- The GOP tax law "secretly" removed a subsidy for homeownership, Evercore ISI analyst Stephen Kim said, which is one reason he's looking at stocks of building products makers.
- While the cutting of the mortgage interest deduction to $750,000 from $1 million received a lot of attention, the doubling of the standard deduction will also hit the housing market, he said.
- He also thinks valuations for homebuilders have reached record levels.
The Republican tax law "isn't a positive" for housing because it "secretly" removed a subsidy for homeownership, top housing analyst Stephen Kim told CNBC on Wednesday.
While the cutting of the mortgage interest deduction to $750,000 from $1 million received a lot of attention, the nearly doubling of the standard deduction will also hit the housing market, he said.
"The vast majority of people who are currently itemizing their taxes will not do so anymore because they won't need to," the Evercore ISI analyst said in an interview with "Power Lunch."
"If you don't itemize your taxes, you don't qualify for the mortgage interest deduction, period.
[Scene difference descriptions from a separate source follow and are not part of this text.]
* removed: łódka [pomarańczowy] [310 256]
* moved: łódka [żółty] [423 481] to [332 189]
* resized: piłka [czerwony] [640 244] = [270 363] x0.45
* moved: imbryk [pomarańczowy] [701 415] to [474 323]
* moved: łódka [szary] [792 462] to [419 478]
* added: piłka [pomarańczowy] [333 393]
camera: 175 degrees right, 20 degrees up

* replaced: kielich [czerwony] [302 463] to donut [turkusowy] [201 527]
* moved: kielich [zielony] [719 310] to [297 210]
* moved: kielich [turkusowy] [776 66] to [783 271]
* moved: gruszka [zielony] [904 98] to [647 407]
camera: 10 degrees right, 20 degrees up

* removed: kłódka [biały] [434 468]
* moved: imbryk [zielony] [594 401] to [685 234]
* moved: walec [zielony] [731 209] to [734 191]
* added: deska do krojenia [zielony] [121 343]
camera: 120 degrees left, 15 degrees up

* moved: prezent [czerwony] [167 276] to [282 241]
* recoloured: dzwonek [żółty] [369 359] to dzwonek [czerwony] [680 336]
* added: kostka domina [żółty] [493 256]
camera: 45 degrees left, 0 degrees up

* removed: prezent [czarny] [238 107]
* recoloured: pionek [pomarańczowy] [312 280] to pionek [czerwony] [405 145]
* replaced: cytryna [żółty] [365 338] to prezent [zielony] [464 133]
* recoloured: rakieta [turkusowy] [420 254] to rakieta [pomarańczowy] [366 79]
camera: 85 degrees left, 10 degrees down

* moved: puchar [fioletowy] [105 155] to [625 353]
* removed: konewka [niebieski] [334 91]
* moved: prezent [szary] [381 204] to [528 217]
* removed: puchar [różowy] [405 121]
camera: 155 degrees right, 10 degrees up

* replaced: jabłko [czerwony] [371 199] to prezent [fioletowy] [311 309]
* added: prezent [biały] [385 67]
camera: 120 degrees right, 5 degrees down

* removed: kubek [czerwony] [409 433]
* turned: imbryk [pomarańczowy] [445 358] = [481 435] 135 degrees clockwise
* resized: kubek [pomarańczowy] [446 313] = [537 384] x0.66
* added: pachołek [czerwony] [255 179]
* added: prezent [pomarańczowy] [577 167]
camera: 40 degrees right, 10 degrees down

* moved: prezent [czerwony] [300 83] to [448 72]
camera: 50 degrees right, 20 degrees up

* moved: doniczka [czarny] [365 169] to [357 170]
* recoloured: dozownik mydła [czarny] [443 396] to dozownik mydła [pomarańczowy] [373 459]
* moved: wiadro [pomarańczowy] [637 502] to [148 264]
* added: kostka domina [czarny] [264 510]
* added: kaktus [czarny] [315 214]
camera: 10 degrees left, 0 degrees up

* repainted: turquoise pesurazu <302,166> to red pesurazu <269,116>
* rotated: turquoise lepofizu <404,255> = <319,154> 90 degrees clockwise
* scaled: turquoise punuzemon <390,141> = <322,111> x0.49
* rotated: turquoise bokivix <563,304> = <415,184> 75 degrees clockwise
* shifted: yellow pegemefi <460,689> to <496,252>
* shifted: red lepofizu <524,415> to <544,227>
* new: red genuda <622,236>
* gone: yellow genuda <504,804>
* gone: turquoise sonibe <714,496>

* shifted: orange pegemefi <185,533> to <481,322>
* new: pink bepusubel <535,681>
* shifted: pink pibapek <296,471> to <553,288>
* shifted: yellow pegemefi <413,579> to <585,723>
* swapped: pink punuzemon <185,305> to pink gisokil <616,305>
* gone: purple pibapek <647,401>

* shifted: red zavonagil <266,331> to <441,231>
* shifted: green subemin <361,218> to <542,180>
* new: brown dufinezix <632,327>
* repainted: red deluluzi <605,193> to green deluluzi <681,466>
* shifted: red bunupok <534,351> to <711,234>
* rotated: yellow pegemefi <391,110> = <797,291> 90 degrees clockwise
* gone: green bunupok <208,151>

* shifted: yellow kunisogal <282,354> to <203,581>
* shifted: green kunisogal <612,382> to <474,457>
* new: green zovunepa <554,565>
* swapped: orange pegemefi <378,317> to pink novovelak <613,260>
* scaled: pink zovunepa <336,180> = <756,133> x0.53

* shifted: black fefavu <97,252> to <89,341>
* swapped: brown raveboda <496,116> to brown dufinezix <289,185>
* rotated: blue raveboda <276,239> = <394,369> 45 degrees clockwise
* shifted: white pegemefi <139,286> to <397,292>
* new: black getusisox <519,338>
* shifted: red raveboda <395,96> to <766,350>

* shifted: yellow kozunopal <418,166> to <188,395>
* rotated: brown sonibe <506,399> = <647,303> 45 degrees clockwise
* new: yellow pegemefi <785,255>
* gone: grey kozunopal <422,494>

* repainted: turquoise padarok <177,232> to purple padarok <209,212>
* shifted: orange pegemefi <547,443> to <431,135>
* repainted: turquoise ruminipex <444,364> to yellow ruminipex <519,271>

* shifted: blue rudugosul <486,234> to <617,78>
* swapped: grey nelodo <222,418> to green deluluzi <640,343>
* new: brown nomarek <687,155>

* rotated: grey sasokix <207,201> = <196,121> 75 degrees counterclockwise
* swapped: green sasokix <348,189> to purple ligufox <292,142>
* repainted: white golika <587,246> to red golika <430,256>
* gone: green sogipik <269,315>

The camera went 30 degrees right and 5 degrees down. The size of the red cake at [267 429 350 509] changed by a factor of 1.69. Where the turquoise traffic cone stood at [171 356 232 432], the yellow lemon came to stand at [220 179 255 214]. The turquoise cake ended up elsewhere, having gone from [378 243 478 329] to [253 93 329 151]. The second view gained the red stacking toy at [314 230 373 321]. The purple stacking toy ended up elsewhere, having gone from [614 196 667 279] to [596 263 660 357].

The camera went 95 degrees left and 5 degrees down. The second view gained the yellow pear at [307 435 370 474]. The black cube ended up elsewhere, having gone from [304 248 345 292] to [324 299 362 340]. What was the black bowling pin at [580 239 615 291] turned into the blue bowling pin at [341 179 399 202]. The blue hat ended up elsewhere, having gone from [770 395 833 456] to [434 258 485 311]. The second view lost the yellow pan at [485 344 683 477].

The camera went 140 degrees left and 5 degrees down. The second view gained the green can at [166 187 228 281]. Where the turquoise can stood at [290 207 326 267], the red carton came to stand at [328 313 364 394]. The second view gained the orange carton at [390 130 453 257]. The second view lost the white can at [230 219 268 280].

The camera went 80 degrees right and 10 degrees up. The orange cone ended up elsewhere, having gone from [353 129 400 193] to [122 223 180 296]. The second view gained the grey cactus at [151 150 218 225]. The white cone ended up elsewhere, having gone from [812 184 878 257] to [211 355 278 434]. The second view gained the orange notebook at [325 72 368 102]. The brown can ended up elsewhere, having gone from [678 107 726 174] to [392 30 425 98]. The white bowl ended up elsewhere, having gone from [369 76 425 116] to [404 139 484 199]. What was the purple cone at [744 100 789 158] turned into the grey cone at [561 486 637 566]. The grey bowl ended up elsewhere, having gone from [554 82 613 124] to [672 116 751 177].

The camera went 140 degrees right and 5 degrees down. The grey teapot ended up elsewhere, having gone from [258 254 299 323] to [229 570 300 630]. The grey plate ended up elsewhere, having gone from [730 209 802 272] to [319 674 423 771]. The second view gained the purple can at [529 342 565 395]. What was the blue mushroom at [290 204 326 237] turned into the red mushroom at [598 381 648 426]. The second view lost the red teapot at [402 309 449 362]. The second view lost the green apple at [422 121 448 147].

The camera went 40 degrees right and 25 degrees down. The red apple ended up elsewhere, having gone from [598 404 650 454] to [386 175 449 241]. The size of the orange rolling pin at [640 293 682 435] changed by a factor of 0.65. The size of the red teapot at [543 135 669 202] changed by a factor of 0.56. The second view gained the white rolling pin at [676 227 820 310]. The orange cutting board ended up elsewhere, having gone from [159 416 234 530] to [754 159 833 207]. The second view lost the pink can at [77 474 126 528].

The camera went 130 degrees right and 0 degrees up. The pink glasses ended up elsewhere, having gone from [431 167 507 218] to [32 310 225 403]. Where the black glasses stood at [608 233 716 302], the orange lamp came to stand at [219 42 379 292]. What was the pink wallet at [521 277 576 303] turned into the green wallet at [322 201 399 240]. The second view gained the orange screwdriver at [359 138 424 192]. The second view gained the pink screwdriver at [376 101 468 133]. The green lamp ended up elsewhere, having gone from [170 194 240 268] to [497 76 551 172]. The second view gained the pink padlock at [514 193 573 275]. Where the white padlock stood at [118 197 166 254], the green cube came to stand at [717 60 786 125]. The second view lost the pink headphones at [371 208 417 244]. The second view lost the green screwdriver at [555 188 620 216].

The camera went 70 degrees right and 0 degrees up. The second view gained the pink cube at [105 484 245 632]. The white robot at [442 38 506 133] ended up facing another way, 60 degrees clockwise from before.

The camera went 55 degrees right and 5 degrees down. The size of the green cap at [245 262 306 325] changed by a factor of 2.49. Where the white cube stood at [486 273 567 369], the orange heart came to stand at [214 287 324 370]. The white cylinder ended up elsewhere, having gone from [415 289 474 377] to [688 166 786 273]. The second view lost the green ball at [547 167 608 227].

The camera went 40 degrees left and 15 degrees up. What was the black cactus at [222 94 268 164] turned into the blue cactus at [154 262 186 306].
So this is sort of a backdoor way of removing a subsidy for housing that we've seen in this country for almost a century."
Because of those changes, he prefers stocks of building products makers over the homebuilders.
"They are a little bit more exposed to renovation and other international and commercial markets," said Kim, who ranked No. 1 in Institutional Investor's 2017 All-America research team for homebuilding and building products.
That run-up is another reason Kim believes there is more value in building products stocks.
"The valuations for the homebuilders have reached levels that are far beyond anything we've ever seen given the fundamental backdrop," he said. "Frankly, 2017 was a power move largely driven by multiple expansion. The actual estimates for the homebuilders didn't rise really that much from the beginning of the year to the end of the year."